YOUR ASSIGNMENT – Beginning at the line containing "Figure 5. Bilinear", repeat each line below exactly up to and including the line containing "Figure 8. Experimental". Do not repeat the pictures.
(Beginning of AVAILABLE DATA)
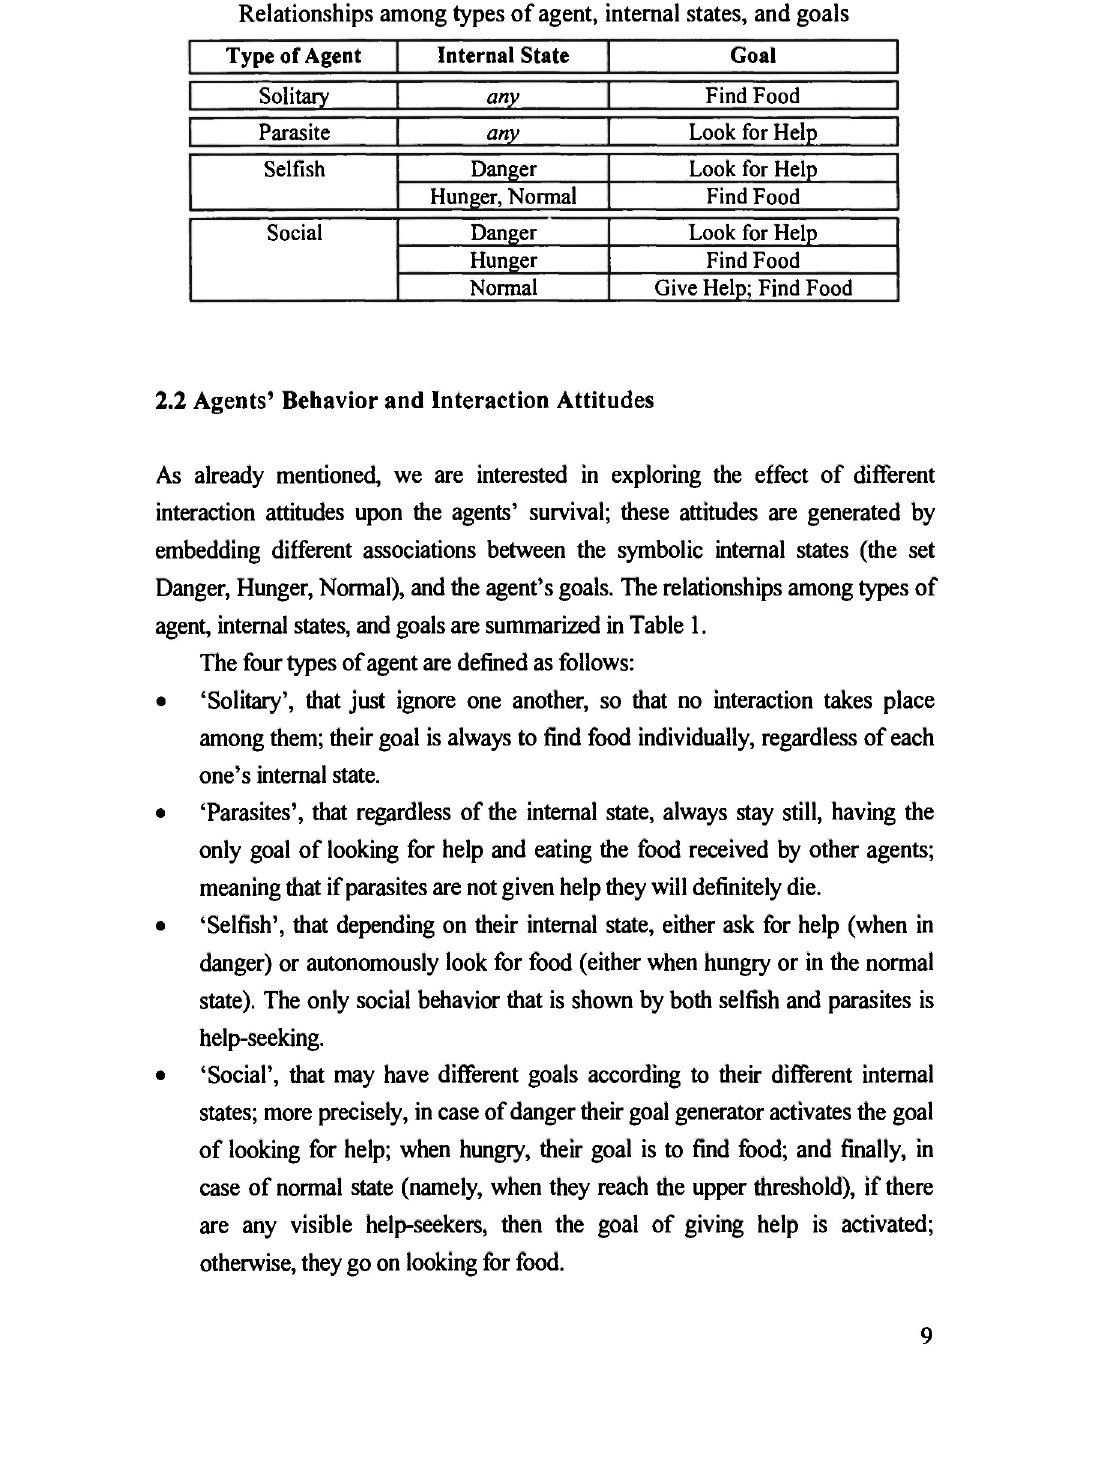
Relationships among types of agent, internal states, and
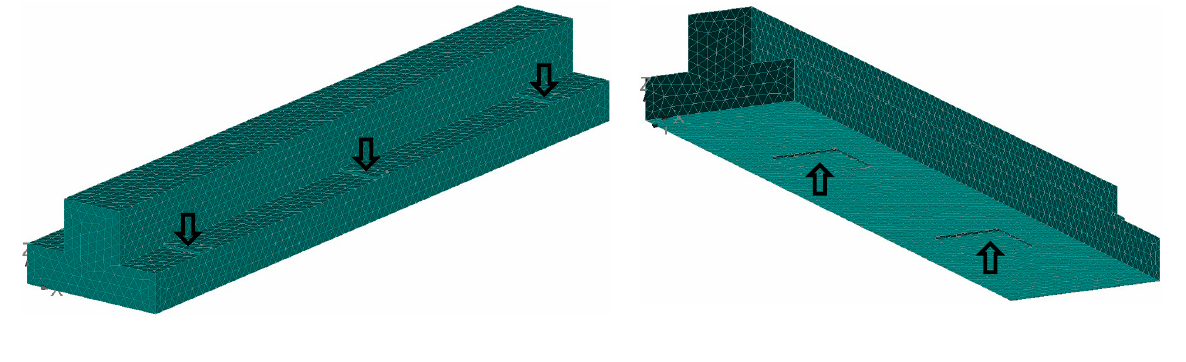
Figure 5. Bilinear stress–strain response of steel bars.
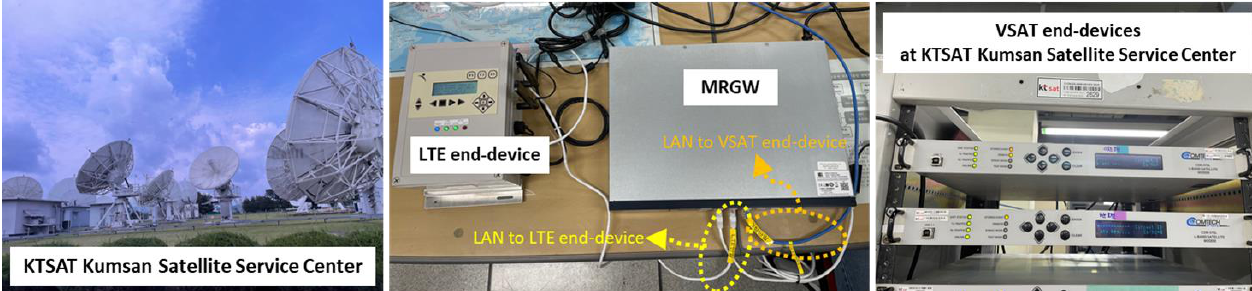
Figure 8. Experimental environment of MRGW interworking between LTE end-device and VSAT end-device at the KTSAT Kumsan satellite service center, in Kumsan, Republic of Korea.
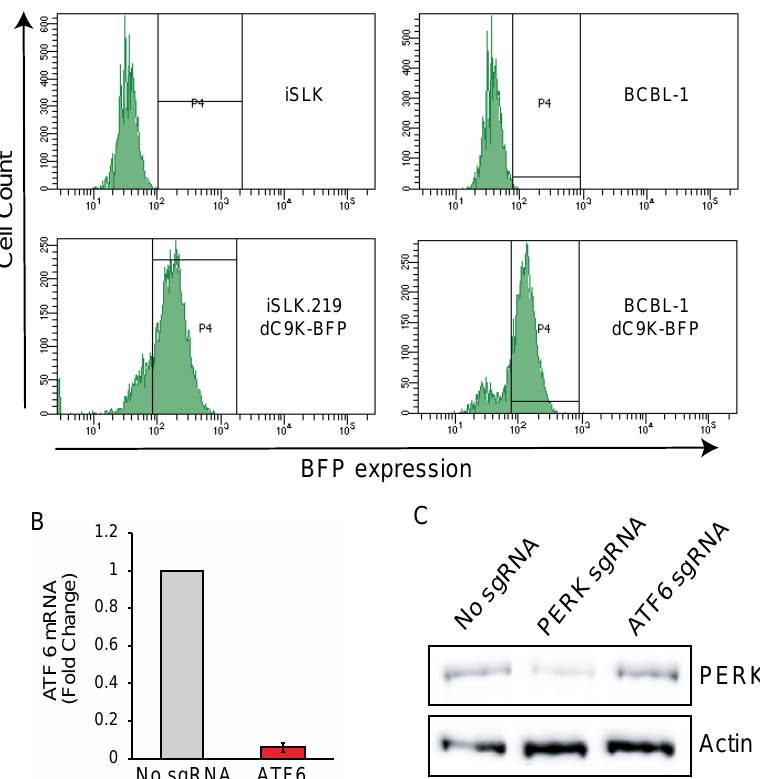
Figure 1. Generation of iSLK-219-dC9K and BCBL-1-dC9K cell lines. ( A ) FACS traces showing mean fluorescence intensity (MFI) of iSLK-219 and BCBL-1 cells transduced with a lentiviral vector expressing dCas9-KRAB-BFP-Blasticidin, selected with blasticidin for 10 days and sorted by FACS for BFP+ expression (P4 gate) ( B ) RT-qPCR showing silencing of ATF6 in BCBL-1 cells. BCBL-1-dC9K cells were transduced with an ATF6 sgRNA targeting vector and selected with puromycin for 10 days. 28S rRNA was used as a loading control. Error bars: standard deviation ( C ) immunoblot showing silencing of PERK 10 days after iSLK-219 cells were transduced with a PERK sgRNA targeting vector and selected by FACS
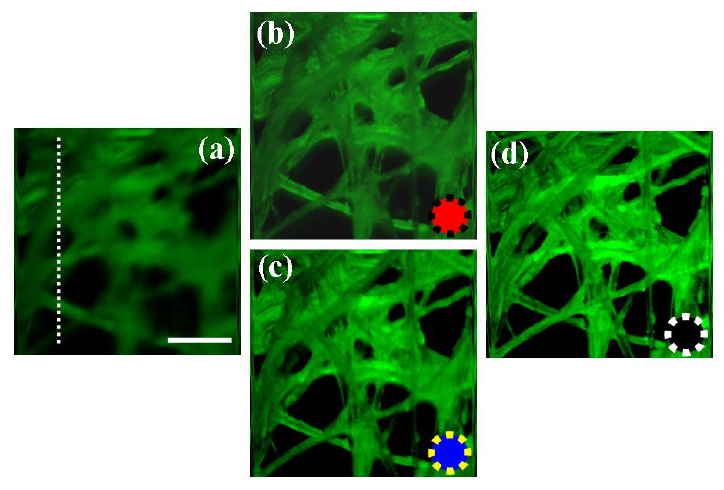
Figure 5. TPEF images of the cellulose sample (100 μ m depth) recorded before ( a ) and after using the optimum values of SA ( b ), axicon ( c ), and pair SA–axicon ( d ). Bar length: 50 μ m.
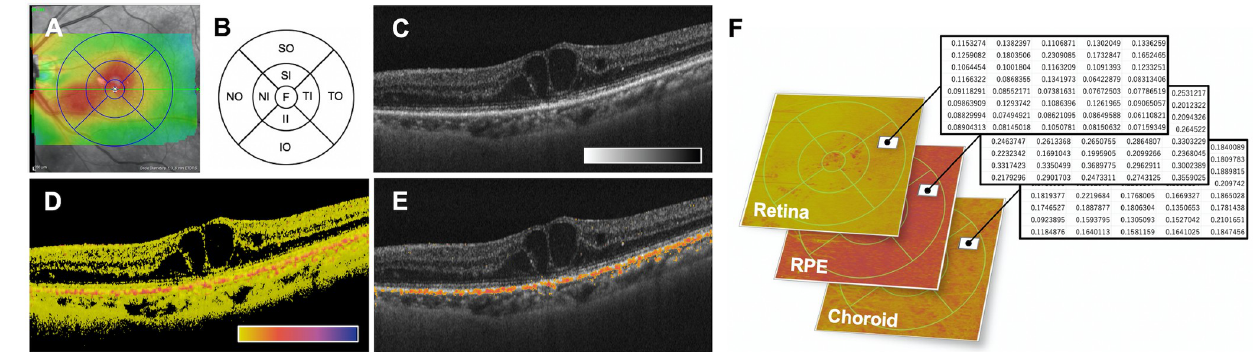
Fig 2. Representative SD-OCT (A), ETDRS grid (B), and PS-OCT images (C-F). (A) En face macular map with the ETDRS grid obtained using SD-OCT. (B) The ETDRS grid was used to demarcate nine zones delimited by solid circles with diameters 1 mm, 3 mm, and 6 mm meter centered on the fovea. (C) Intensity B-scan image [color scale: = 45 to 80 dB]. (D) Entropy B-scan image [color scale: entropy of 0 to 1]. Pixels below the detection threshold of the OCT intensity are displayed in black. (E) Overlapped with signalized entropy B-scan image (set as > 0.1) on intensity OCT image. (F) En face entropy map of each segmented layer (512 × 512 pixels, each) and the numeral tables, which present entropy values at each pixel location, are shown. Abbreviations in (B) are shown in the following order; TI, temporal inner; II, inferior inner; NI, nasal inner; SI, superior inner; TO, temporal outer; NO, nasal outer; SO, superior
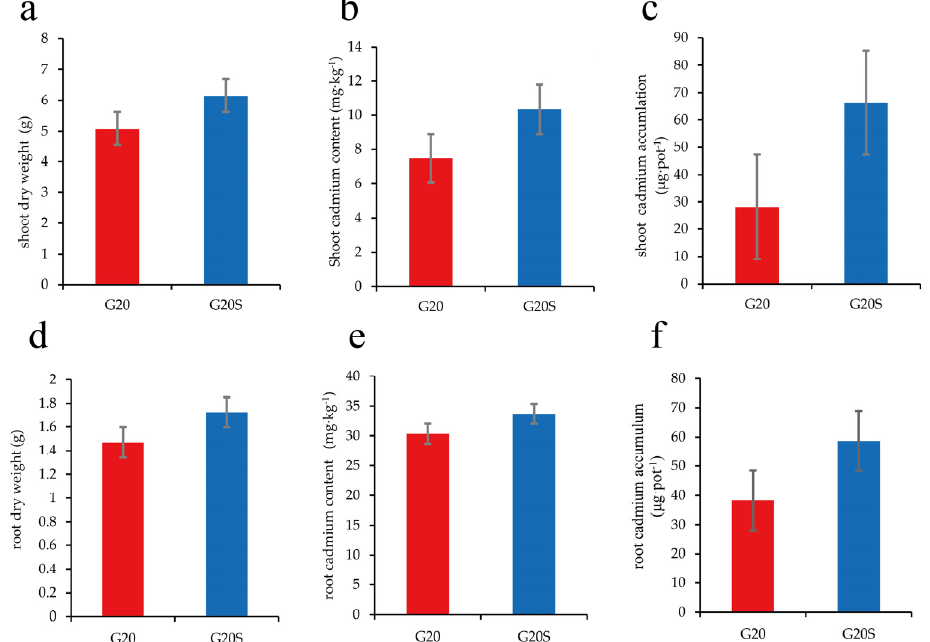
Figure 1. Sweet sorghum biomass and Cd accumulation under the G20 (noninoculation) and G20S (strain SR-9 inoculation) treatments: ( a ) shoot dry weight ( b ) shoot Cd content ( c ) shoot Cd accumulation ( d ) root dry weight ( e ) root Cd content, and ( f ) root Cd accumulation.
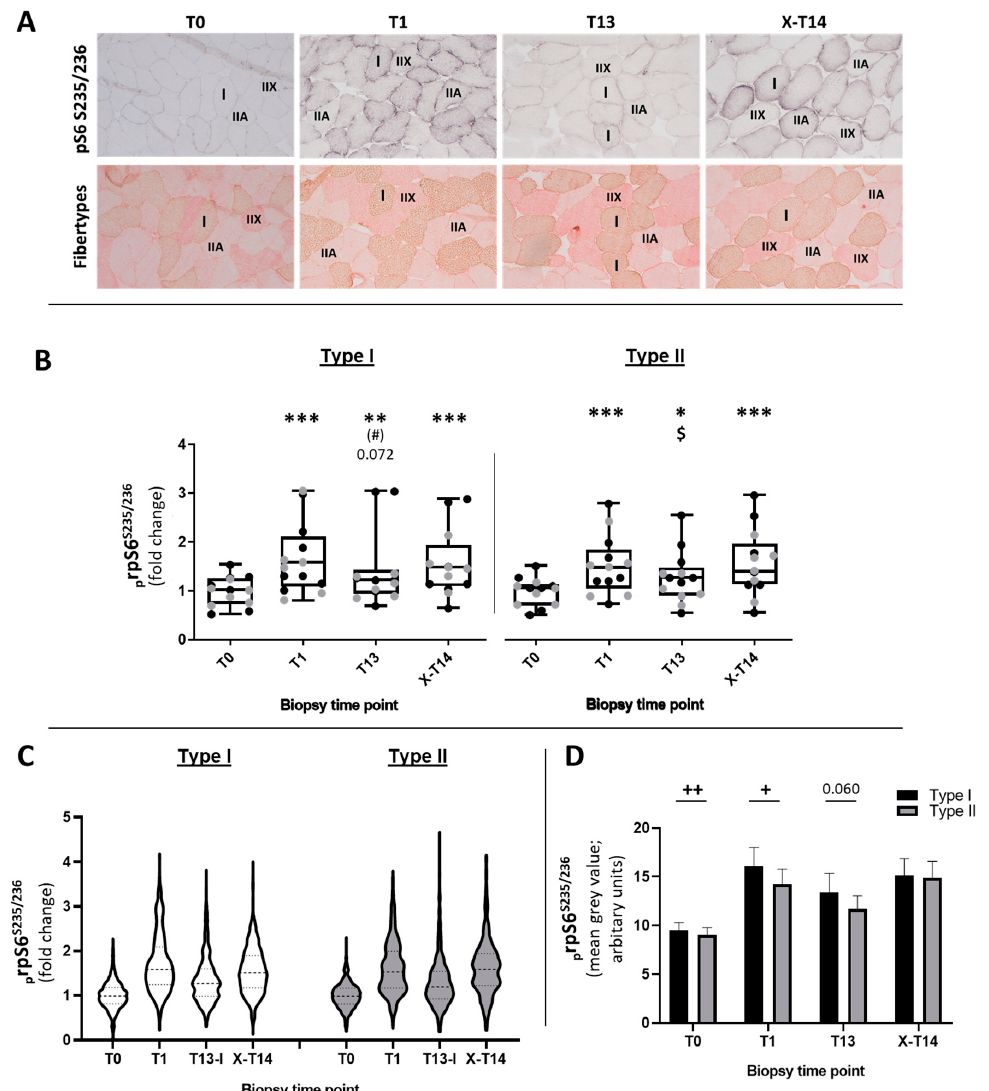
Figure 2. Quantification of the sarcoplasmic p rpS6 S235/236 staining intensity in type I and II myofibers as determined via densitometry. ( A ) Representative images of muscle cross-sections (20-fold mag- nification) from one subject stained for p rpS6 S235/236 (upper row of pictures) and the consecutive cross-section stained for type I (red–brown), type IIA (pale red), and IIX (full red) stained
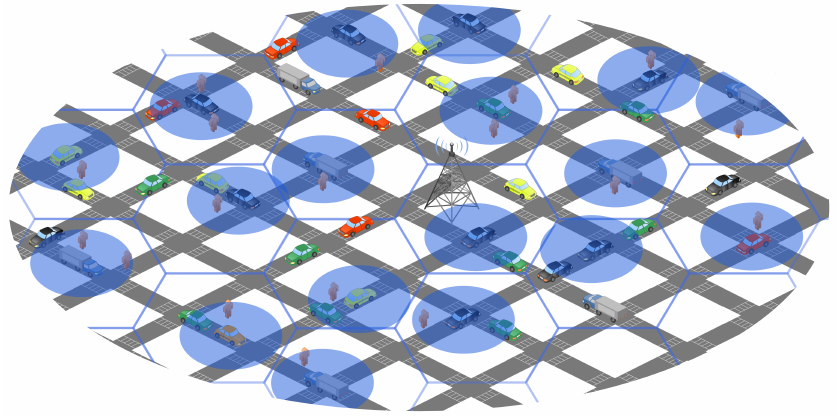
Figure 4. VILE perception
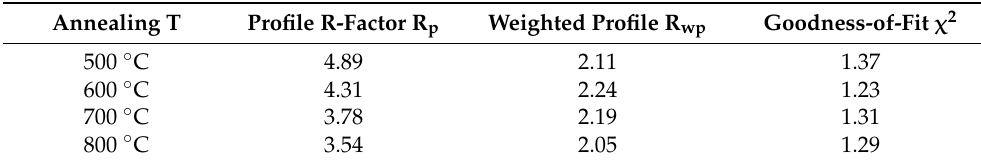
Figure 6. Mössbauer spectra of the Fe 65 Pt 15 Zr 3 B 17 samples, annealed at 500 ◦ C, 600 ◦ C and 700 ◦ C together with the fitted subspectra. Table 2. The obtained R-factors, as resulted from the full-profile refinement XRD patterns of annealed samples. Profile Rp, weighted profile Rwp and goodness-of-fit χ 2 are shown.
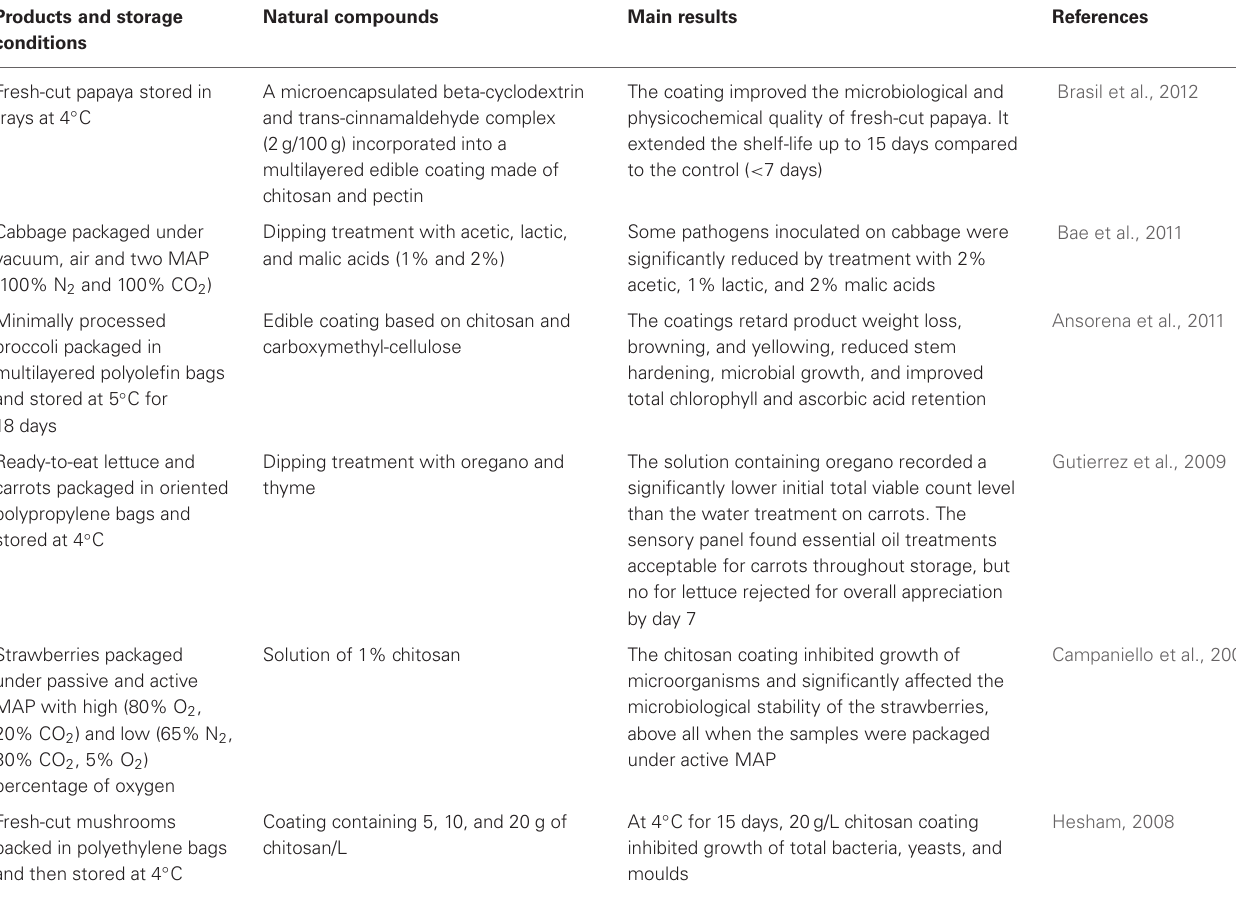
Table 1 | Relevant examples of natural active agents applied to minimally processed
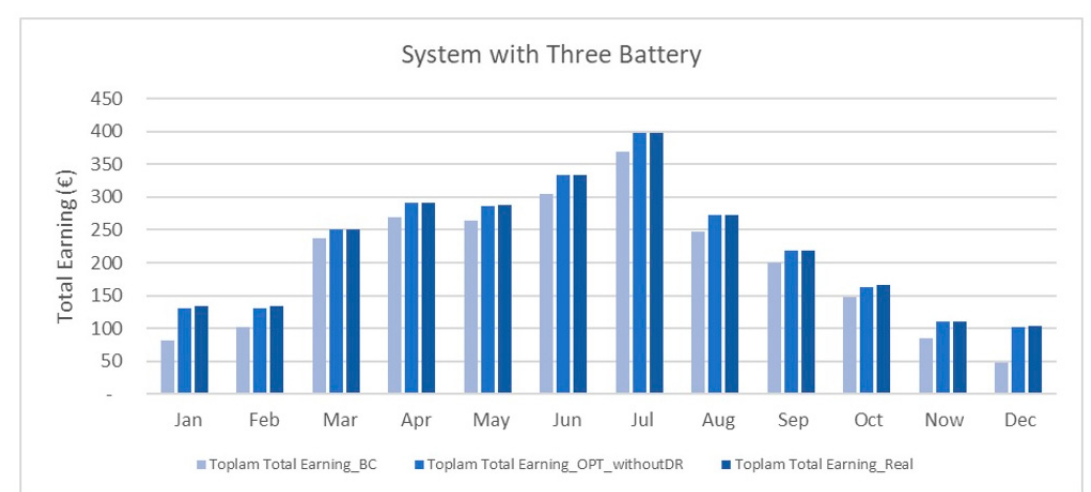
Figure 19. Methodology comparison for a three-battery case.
(End of AVAILABLE DATA)
REPLY –
Figure 5. Bilinear stress–strain response of steel bars.
Figure 8. Experimental environment of MRGW interworking between LTE end-device and VSAT end-device at the KTSAT Kumsan satellite service center, in Kumsan, Republic of Korea.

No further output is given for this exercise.